- Goal of the exercise
Restate every record exactly as it is written, while omitting the pictures it holds.

- Source records
[Start of Attachment]

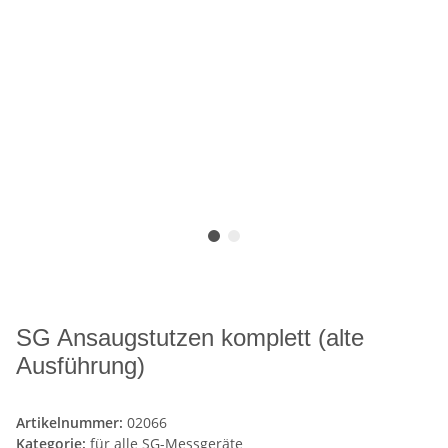
SG Ansaugstutzen komplett (alte
Ausführung)
Artikelnummer:
02066
Kategorie:
für alle SG-Messgeräte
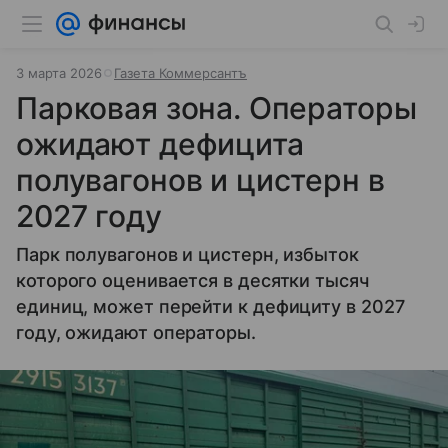
3 марта 2026
Газета Коммерсантъ
Парковая зона. Операторы
ожидают дефицита
полувагонов и цистерн в
2027 году
Парк полувагонов и цистерн, избыток
которого оценивается в десятки тысяч
единиц, может перейти к дефициту в 2027
году, ожидают операторы.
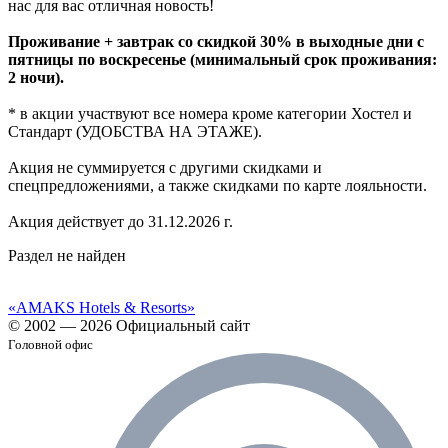
нас для вас отличная новость!
Проживание + завтрак со скидкой 30% в выходные дни с
пятницы по воскресенье (минимальный срок проживания:
2 ночи).
* в акции участвуют все номера кроме категории Хостел и
Стандарт (УДОБСТВА НА ЭТАЖЕ).
Акция не суммируется с другими скидками и
спецпредложениями, а также скидками по карте лояльности.
Акция действует до 31.12.2026 г.
Раздел не найден
«AMAKS Hotels & Resorts»
© 2002 — 2026 Официальный сайт
Головной офис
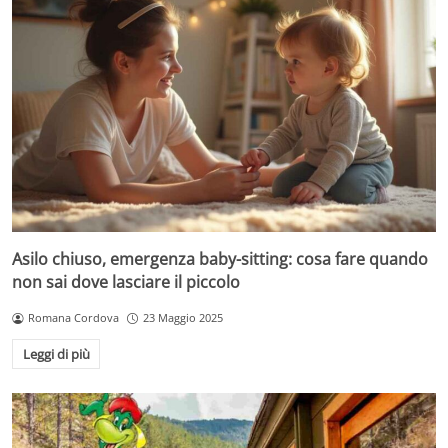
Asilo chiuso, emergenza baby-sitting: cosa fare quando
non sai dove lasciare il piccolo
Romana Cordova
23 Maggio 2025
Leggi di più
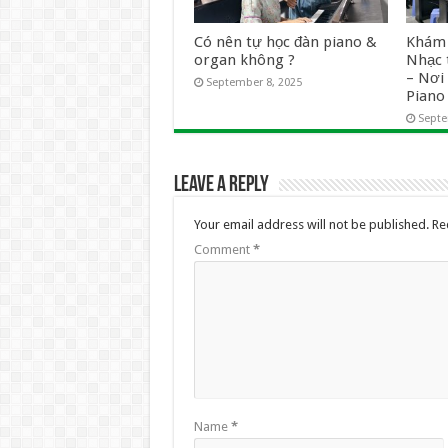
Có nên tự học đàn piano &
Khám 
organ không ?
Nhạc 
– Nơ
September 8, 2025
Pian
Septe
Leave a Reply
Your email address will not be published.
Re
Comment
*
Name
*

[End of Attachment]

- Written answer
SG Ansaugstutzen komplett (alte
Ausführung)
Artikelnummer:
02066
Kategorie:
für alle SG-Messgeräte
3 марта 2026
Газета Коммерсантъ
Парковая зона. Операторы
ожидают дефицита
полувагонов и цистерн в
2027 году
Парк полувагонов и цистерн, избыток
которого оценивается в десятки тысяч
единиц, может перейти к дефициту в 2027
году, ожидают операторы.
нас для вас отличная новость!
Проживание + завтрак со скидкой 30% в выходные дни с
пятницы по воскресенье (минимальный срок проживания:
2 ночи).
* в акции участвуют все номера кроме категории Хостел и
Стандарт (УДОБСТВА НА ЭТАЖЕ).
Акция не суммируется с другими скидками и
спецпредложениями, а также скидками по карте лояльности.
Акция действует до 31.12.2026 г.
Раздел не найден
«AMAKS Hotels & Resorts»
© 2002 — 2026 Официальный сайт
Головной офис
Asilo chiuso, emergenza baby-sitting: cosa fare quando
non sai dove lasciare il piccolo
Romana Cordova
23 Maggio 2025
Leggi di più
Có nên tự học đàn piano &
Khám 
organ không ?
Nhạc 
– Nơ
September 8, 2025
Pian
Septe
Leave a Reply
Your email address will not be published.
Re
Comment
*
Name
*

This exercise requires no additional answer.